#1: Spend Your Time on Tasks You Enjoy
If you have a choice about what you’ll spend your time on – perhaps what job you’ll take, or what you’ll major in at college – then choose something that you’ll enjoy. Going for a job that pays a little more, or a major that sounds a bit more prestigious, isn’t going to help you stay motivated.
Even if you’re working in a job that you dislike, you probably have some control over the tasks you take on. Can you ask to be involved with a new, interesting project? Can you volunteer to help your manager with a particular piece of work?
#2: Take Pride in What You’re Doing
Some activities can seem pretty futile. Perhaps you’re a small cog in a big machine at work, and it’s tough to see how your contribution matters. The truth is, it does make a difference – your company wouldn’t have hired you in the first place if it didn’t.
It’s easier to be self-motivated when you take pride in what you’re doing, and you do it to the best of your ability. Whether you’re cleaning the house or dealing with customers, you can consciously decide to do your very best.
#3: Think About the Outcome
In an ideal world, every task would be its own reward. Of course, it doesn’t always work like that. You’ve probably got a bunch of tasks on your list that aren’t especially interesting or enjoyable – but you want to get them done anyway because they’ll take you towards your goals.
Try focusing on the outcome: that qualification at the end of your degree course, or the money you’ll have if you stick to your savings plan. You might even want to find an image that helps represent this outcome (the job you want to have, or the car you’re planning to buy) and keep it close to hand.
#4: Be Careful With Your Use of Rewards
Some people motivate themselves with rewards: Once I’ve answered these emails, I’ll have a chocolate bar. This can be helpful if you really need to push yourself through a particular task – but if you do it too often, you’ll find yourself relying on the reward instead of your natural motivation.
Think instead about the rewards inherent in the task itself: Once I’ve answered these emails, I’ll feel on top of things or Answering these emails helps me to keep our customers happy. Instead of seeing the task as yet another item on your list, think of its real impact on you and others.
#5: Learn Something New
We’re all natural learners – it’s how we survive. “Learning” isn’t just for children and students: it’s something we do throughout our lives. If you’ve ever struggled to figure out a new piece of software and had an “aha” moment, you’ll know how good it can feel to learn something new.

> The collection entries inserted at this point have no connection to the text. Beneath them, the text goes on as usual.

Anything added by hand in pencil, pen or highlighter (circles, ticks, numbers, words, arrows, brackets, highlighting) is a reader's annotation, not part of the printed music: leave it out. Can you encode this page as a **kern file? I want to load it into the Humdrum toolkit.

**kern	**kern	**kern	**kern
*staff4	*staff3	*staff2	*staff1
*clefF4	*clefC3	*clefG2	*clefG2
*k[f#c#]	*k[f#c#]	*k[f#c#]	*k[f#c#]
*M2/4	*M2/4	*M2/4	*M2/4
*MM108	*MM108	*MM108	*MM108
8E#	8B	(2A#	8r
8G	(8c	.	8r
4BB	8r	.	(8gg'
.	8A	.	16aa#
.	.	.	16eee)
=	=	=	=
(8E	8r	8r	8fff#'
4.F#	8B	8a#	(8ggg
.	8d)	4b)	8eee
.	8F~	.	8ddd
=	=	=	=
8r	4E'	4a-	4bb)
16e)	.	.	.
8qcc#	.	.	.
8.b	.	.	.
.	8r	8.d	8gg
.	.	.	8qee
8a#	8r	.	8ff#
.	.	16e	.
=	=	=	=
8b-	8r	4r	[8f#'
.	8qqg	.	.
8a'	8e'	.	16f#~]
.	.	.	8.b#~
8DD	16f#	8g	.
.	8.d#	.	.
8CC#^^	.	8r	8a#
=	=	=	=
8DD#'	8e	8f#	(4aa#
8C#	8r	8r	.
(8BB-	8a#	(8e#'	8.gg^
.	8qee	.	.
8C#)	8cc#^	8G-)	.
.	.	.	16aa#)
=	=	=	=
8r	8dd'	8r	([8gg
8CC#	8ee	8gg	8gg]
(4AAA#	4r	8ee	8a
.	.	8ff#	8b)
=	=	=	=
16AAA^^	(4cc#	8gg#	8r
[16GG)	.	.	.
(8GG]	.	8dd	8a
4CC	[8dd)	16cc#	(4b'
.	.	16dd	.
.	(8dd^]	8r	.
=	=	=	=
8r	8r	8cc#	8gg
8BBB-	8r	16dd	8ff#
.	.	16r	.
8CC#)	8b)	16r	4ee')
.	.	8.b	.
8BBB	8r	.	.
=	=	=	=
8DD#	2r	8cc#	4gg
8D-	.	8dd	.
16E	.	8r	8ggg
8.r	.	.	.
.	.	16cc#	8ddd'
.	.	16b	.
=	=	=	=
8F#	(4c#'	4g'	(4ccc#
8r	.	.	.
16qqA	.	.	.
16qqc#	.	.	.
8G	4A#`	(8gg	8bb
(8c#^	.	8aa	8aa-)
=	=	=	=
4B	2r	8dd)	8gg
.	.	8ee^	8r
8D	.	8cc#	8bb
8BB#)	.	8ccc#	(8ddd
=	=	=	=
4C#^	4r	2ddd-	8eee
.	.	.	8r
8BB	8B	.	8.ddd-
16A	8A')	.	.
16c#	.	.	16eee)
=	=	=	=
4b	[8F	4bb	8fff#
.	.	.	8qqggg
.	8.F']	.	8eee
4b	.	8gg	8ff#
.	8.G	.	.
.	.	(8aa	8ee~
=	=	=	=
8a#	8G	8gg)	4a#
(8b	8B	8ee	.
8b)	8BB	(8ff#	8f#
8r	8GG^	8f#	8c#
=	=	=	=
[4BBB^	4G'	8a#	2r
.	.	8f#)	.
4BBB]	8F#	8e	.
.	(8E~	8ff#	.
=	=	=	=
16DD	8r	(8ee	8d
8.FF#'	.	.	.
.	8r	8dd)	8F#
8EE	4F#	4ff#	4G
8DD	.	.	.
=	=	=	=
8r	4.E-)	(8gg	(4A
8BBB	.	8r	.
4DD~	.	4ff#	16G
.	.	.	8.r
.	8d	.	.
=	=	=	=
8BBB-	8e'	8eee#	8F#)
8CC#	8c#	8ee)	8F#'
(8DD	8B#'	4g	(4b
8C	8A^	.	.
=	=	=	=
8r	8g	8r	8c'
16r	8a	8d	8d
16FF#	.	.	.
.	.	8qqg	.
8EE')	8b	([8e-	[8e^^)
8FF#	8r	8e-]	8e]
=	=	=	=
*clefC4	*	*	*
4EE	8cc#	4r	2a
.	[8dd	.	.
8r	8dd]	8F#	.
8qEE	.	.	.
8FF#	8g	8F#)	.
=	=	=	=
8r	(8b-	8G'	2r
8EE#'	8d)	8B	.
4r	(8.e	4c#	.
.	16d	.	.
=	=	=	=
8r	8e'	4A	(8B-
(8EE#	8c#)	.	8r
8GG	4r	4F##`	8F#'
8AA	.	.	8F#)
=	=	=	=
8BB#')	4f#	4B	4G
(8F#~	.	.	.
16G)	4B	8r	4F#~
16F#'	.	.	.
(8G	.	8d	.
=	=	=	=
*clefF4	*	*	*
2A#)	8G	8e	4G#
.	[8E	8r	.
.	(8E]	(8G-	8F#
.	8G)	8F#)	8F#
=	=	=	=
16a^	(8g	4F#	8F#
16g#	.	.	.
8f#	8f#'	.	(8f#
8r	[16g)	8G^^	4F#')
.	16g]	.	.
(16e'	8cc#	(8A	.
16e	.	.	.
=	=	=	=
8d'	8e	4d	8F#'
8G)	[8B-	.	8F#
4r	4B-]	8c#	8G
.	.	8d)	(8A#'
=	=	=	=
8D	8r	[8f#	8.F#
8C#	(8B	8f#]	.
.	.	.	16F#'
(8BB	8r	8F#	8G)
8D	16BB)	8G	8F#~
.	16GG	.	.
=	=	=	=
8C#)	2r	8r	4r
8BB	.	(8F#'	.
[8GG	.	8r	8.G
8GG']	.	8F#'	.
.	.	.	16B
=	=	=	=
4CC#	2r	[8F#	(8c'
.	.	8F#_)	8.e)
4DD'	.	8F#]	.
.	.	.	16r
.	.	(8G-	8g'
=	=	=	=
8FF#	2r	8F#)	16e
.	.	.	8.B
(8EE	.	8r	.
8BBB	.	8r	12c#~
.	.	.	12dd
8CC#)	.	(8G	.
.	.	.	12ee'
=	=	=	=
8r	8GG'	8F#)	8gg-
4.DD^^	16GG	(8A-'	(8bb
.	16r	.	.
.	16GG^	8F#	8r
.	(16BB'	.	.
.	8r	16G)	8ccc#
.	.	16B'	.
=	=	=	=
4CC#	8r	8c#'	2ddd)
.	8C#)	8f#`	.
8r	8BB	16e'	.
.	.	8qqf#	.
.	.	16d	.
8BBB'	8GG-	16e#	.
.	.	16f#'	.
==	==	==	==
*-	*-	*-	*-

If there are specific areas in your life where you feel very unmotivated, is that because you’re not confident? You might hate cooking, writing, exercising or some other task, because you know you struggle to do it well. Taking the time to learn about it could really boost your motivation.
#6: Stay Focused While You’re Working
You might be motivated to start a new task … but if your attention wanders after five minutes, you’re going to struggle to keep that motivation going. Every time you switch to something else (like Facebook or your phone), you’re breaking your concentration.
Stay focused on one thing at a time – even if that means turning off your internet connection or blocking websites that distract you. If you keep stopping and starting, it’ll seem like your task is dragging on forever – it’s much more motivating to make steady progress.